James Reuther, project manager for advanced development of Orion’s heat shield at NASA Ames Research Center at Moffett Field, Calif., agreed. He said the water versus land question does not make much
difference for Orion’s ablative main heat shield since it is a single-use system either way. But he said it does make a difference for Orion’s back shell, whose current design
relies on space shuttle-heritage ceramic tiles for thermal protection.
“There are those in the community who say if you stick a tile in water, forget about it. You are never going to reuse it,” he said. Others, he said, simply do not think the tiles are worth saving under any circumstances and favor treating them as expendables by mounting them on easy-to-change detachable panels instead of directly onto the capsule’s rigid hull.
Reuther said thermal protection system designers also are expecting a decision from the program in the coming weeks on whether Orion will jettison its main heat shield before landing or keep it in place through touchdown.
For a dry landing, the assumption has been that Orion would jettison its heat shield in order to deploy the airbagsand retro-rockets necessary for a soft touchdown.

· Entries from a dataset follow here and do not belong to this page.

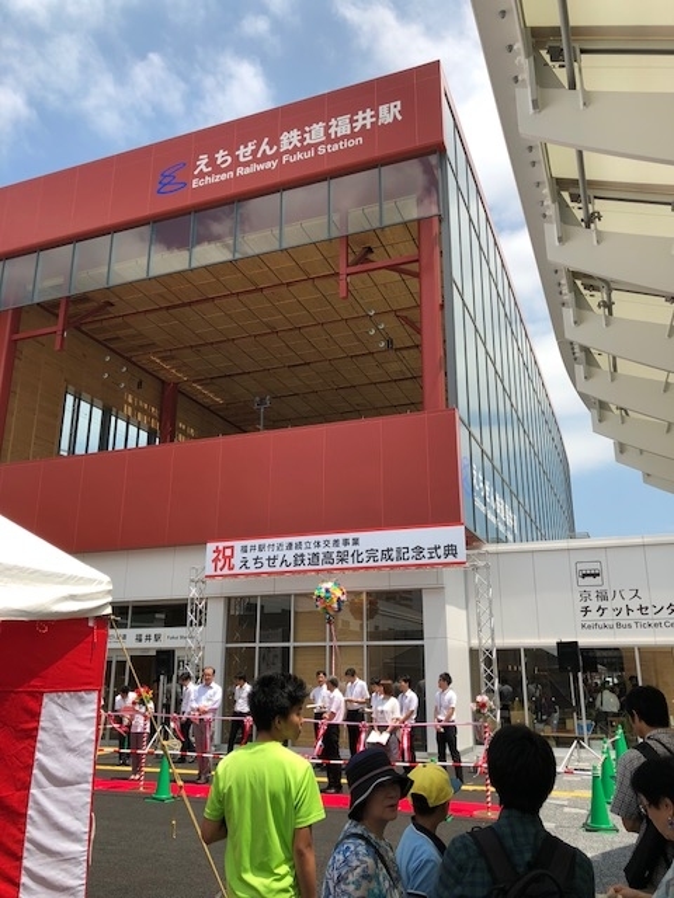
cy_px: 449
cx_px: 337
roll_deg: +0.0
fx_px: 753
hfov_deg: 48.2
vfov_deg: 61.7
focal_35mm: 29
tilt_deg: +16.7
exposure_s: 1/1845
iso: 20
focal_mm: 3.99
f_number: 1.8
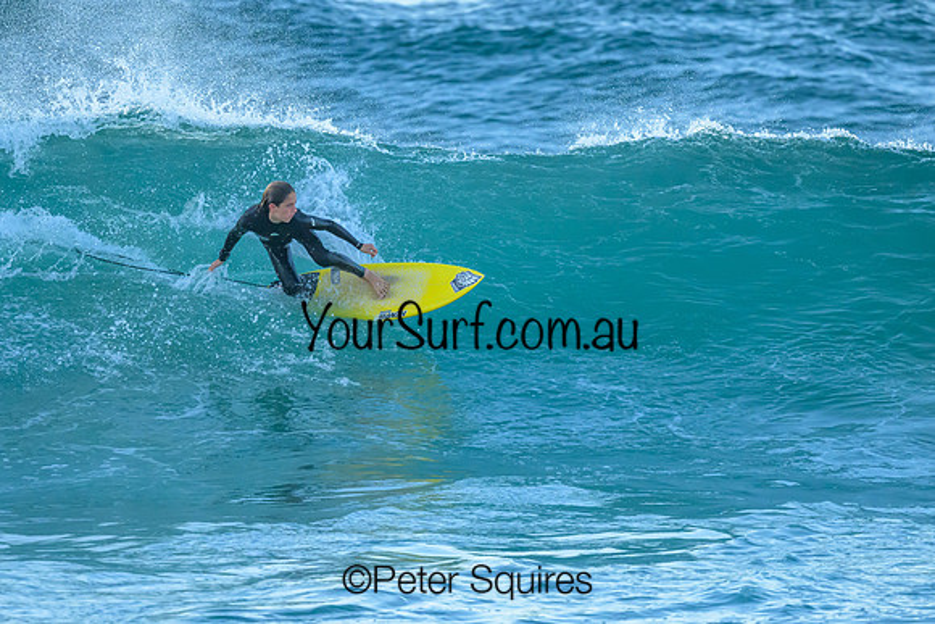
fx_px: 24748
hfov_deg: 2.2
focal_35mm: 953
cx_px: 415
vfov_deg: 1.4
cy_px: 256
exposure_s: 1/1250
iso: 3600
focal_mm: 800
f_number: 6.3
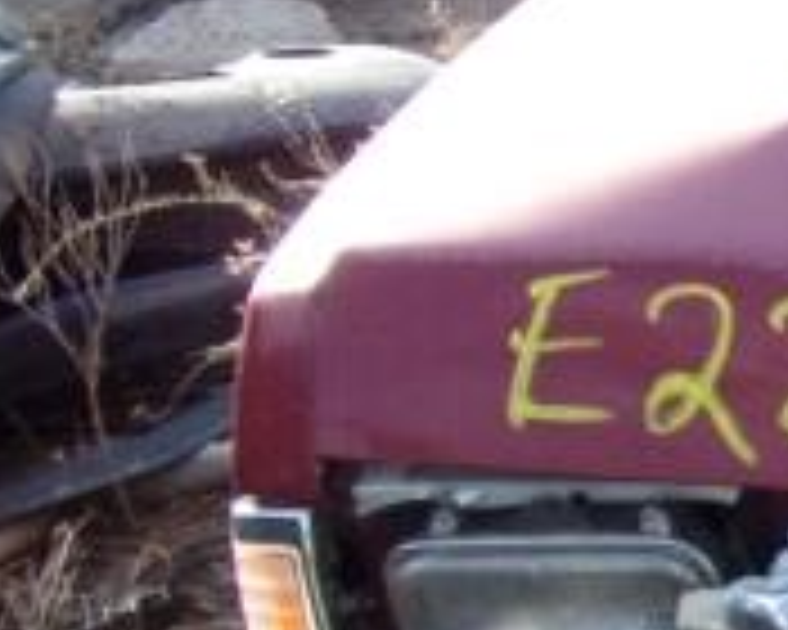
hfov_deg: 13.9
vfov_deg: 14.4
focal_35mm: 107
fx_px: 2495
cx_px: 1756
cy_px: 328
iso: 80
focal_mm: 4.3
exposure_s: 1/240
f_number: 3.3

But if land landing is only going to be used in the event of a launch-abort situation, Reuther said, big airbags and retro rockets might not be necessary.
Small airbags probably still would require Orion to jettison its heat shield. But if Orion engineers decide that parachutes and retro-rockets alone can guarantee a safe touchdown in the event of an abort situation that shoots the capsule back over land, Reuther said it is possible to design a heat shield where the retro rockets would be able to blow through the shielding and bring the crew down to a safe, if somewhat rough, landing.
What is important at this stage of the game, Reuther said, is that the program freeze some design assumptions so that subsystem teams can continue to move forward.
Hanley said that while Constellation is assuming a water landing for now, it has not closed the door on land landing.
“By the time we get done looking at what that minimal capability would be to land on land safely and have the crew walk away, we will see what the design looks like then,” Hanley said. “And if the design is in fact robust enough that we could in fact return to having nominal land landing then we will make that choice at that time. We are allowing that to now fight its way back in.”
As for the cost estimates the Constellation Program has come up with for reuse versus expendable, and land versus water, Hanley declined to comment.
“As far as the specific cost numbers, I’m not going to share them because I don’t believe them,” he said.